There is some confusion about what courage even is.  Many folks believe that courage is the absence of fear.  However, nothing is further from the truth.  If there is no fear, there’s no need for courage.  Courage shows its power only when it conquers fear.  So, courage is going forward not without fear but despite fear.

Knowing that you don’t have to eliminate fear to be courageous is the first step in being able to take the steps necessary to confront and ultimately conquer burnout.

Do What?

The challenging part isn’t that courage can overcome the confines of burnout, it’s realizing what the burnout is being caused by and where the courage is needed.  Like anything else, there is a source to burnout.  When we realize burnout is caused by our belief that we can’t be effective, we can look to those places where we feel the most ineffective.

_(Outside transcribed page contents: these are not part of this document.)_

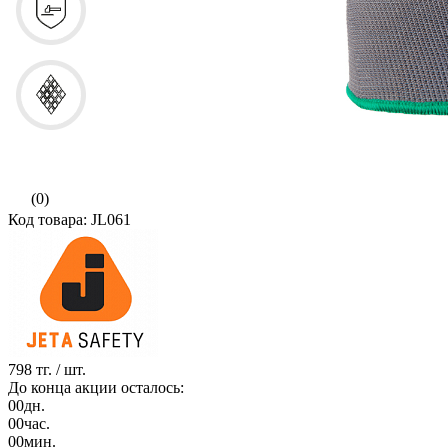
(0)
Код товара: JL061
798 тг.
/ шт.
До конца акции осталось:
00
дн.
00
час.
00
мин.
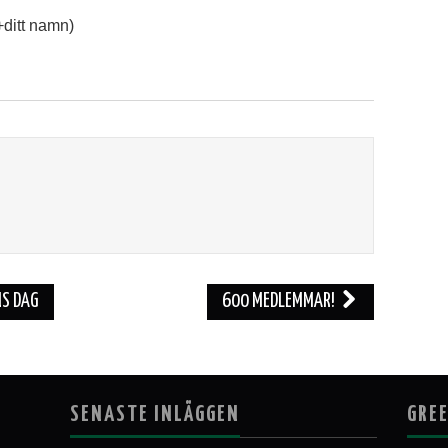
+ditt namn)
S DAG
600 MEDLEMMAR!
SENASTE INLÄGGEN
GREE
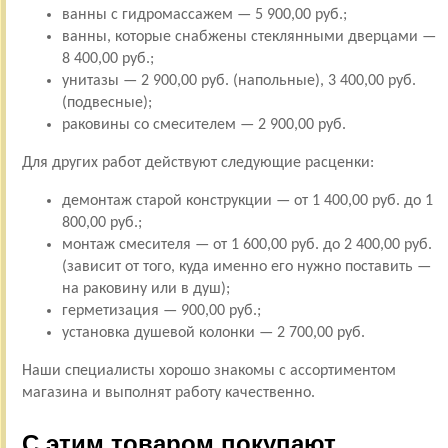
ванны с гидромассажем — 5 900,00 руб.;
ванны, которые снабжены стеклянными дверцами —
8 400,00 руб.;
унитазы — 2 900,00 руб. (напольные), 3 400,00 руб.
(подвесные);
раковины со смесителем — 2 900,00 руб.
Для других работ действуют следующие расценки:
демонтаж старой конструкции — от 1 400,00 руб. до 1
800,00 руб.;
монтаж смесителя — от 1 600,00 руб. до 2 400,00 руб.
(зависит от того, куда именно его нужно поставить —
на раковину или в душ);
герметизация — 900,00 руб.;
установка душевой колонки — 2 700,00 руб.
Наши специалисты хорошо знакомы с ассортиментом
магазина и выполнят работу качественно.
С этим товаром покупают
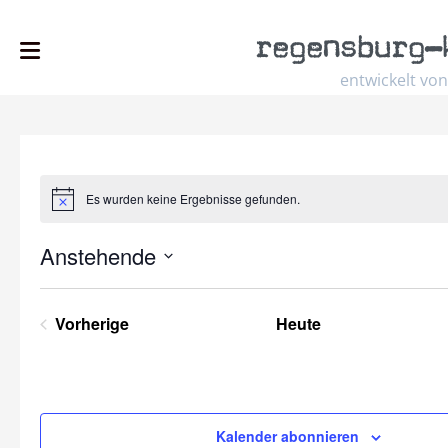
regensburg
–
entwickelt von
Es wurden keine Ergebnisse gefunden.
Hinweis
Anstehende
Datum
wählen.
Vorherige
Heute
Veranstaltungen
Kalender abonnieren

Whether it’s a relationship with our parents or peers that we don’t feel is right or a recognition that we feel we deserve in the form of a promotion, there is almost always at least one specific cause of burnout that can be tackled.  So, the courage we need isn’t to say some magical, anti-burnout chant.  The courage we need is to break through some barrier that we feel exists in our world and in our capabilities.

Invisible Walls

It seems silly now, but in early 1954, everyone believed that no human could possibly run a mile in less than 4 minutes.  There were many who had tried, but in the eight years since someone ran their 4:01 time, no one could best the record.  Somehow, everyone had become convinced that a man who ran a mile in less than four minutes would keel over dead.  That is, until one man did it, Roger Bannister, and then he was followed by dozens more.  All it took was for one man to run the mile in less than four minutes and then suddenly (in evolutionary terms) everyone was doing it.

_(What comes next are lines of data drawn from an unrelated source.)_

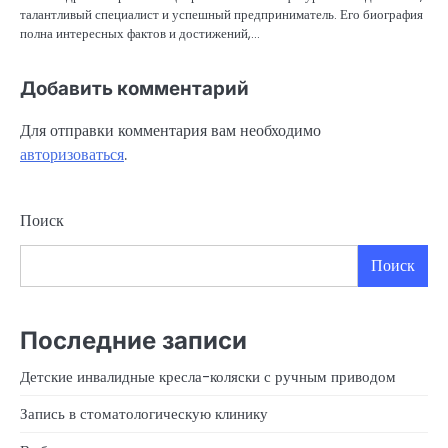
талантливый специалист и успешный предприниматель. Его биография
полна интересных фактов и достижений,…
Добавить комментарий
Для отправки комментария вам необходимо
авторизоваться
.
Поиск
Поиск
Последние записи
Детские инвалидные кресла-коляски с ручным приводом
Запись в стоматологическую клинику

What happened was an invisible wall.  It was a wall that prevented runners from breaking the 4:01 record for just shy of a decade.  It wasn’t a result of human physiology but instead a result of human psychology.

Searching with Sonar

With courage at the ready, we escape burnout by finding those hidden barriers that we don’t even realize are there.  With friends, we ping ideas about how to get unstuck and how to use our courage to demonstrate our efficacy.  Our friends may even respond with ideas that would have never occurred to us alone, creating the opportunity for us to step into that space and attempt ideas we would have never thought of.

When we leverage others’ perspectives, we can sometimes get a different sounding of the hidden barriers that are blocking us.  Then all we need to do is apply our courage in that direction to push through the wall that we didn’t realize was blocking us.  Eventually, with enough attempts, we’ll find a way to move forward instead of feeling stuck in burnout.